Israel, at 66, losing its creative national spirit

Once a young, creative and peace-aspiring country, Israel is missing the spirit that animated its founders.

By Akiva Eldar, trans. Ruti Sinai, Israel Pulse /Al Monitor
May 05, 2014

The first 66 years in the life of a state are a period of mentoring and adaptation, of putting down roots and of growth. Not so in Israel’s case. Few states, if any, have reaped a comparable harvest of accomplishments in the first seven decades of their existence. A state born on the morrow of the Holocaust, on a land poor in resources but saturated with the blood of its fighters, became in an instant fertile soil for new Hebrew creation, for a flourishing industry and a burgeoning scientific hothouse. The security threat that kept hovering over the young state, as well as the economic, social and cultural challenges, turned it into a vibrant, creative, ambitious entity.

The Middle East arms race, Palestinian terror and Arab refusal to make peace sucked up the best of the state’s human resources. Defense considerations and the politics of fear left no room for diplomatic initiative and the politics of hope. For most of its first 40 years, the Western world — with the United States at its head — stood unquestioningly at Israel’s side. In the first 20 years after its conquest of the territories, Israel was the darling of the international community and, of course, of the Jewish communities around the world. The settlement enterprise was considered in those years an integral part of the “startup,” dubbed in Orwellian parlance “enlightened occupation.”

Since the first intifada, which broke out at the end of 1987 and was accompanied a year later by the Palestinian Declaration of Independence, the roles keep reversing.
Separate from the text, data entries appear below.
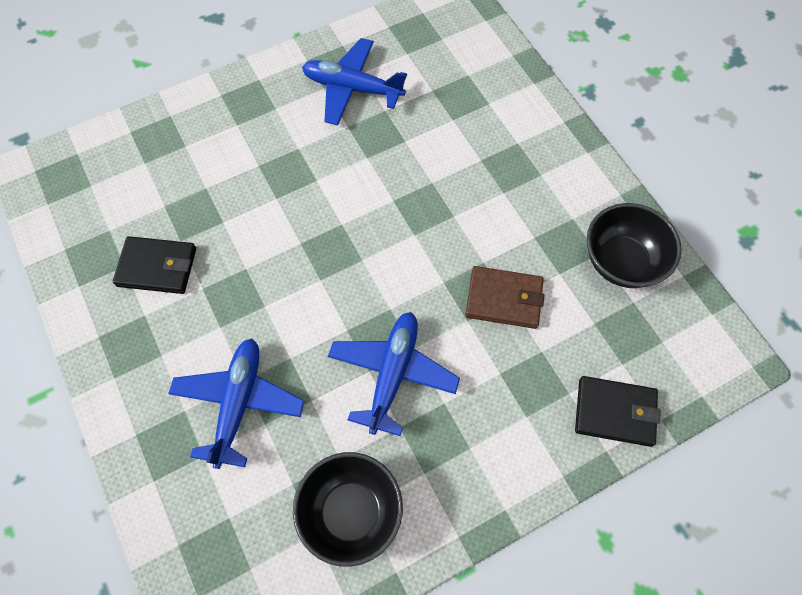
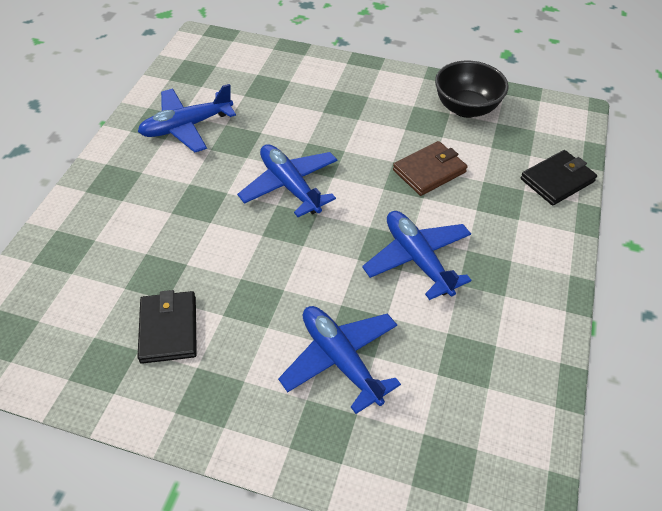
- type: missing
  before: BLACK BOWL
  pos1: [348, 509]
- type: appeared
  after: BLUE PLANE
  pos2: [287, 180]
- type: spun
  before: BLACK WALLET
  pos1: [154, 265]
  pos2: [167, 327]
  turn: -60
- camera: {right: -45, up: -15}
Israel started showing early signs of weariness and complacency, and the Palestinians took the initiative and started displaying creativity. From a terror organization with which contact was banned by Israeli and US law, the PLO turned into a recognized ruling party whose diplomatic representatives are scattered around dozens of world capitals. The UN repeatedly condemns the construction in the settlements, and more and more states and organizations around the world are joining the boycott of settlement products. The Palestinian signing of the Oslo Accord in 1993 brought about a split of Israeli society and division among the Jewish communities in the West. The member states of the Arab League and of the Organization of Islamic Cooperation are adhering to the 2002 Arab Peace Initiative and providing the Palestinians with total backing to proceed, guided by the beacon of this plan.

In 2006 The Financial Times named Akiva Eldar, above, among the world’s most influential commentators. Eldar was a chief political columnist and editorial writer for Haaretz for 35 years.

The last diplomatic initiative with which Israel has been credited in the arena of the conflict was its unilateral withdrawal from the Gaza Strip in the summer of 2005. Since then, Israel excels at imposing punishments and making threats in response to Palestinian initiatives. In November 2012, 138 states voted in favor of Palestine’s acceptance by the UN as a nonmember observer state. Besides Israel, only the United States, Canada, the Czech Republic, the Marshall Islands, Micronesia, Nauru and Palau voted against the resolution, which grants Palestine a status similar to that of the Vatican. In addition to its symbolic significance, the move strengthened the Palestinians’ international standing and their demand for an end to the occupation. And what did Israel do? It berated the world for failing to demand that the Palestinians recognize Israel as the nation-state of the Jewish people, it continued to expand the settlements and display helplessness in dealing with violent settlers who perpetrate acts of terror known as “price tag.” Despite it all, the Palestinians insisted on staying at the negotiating table, showed restraint and rubbed their hands in glee at the international community’s growing criticism of Israel.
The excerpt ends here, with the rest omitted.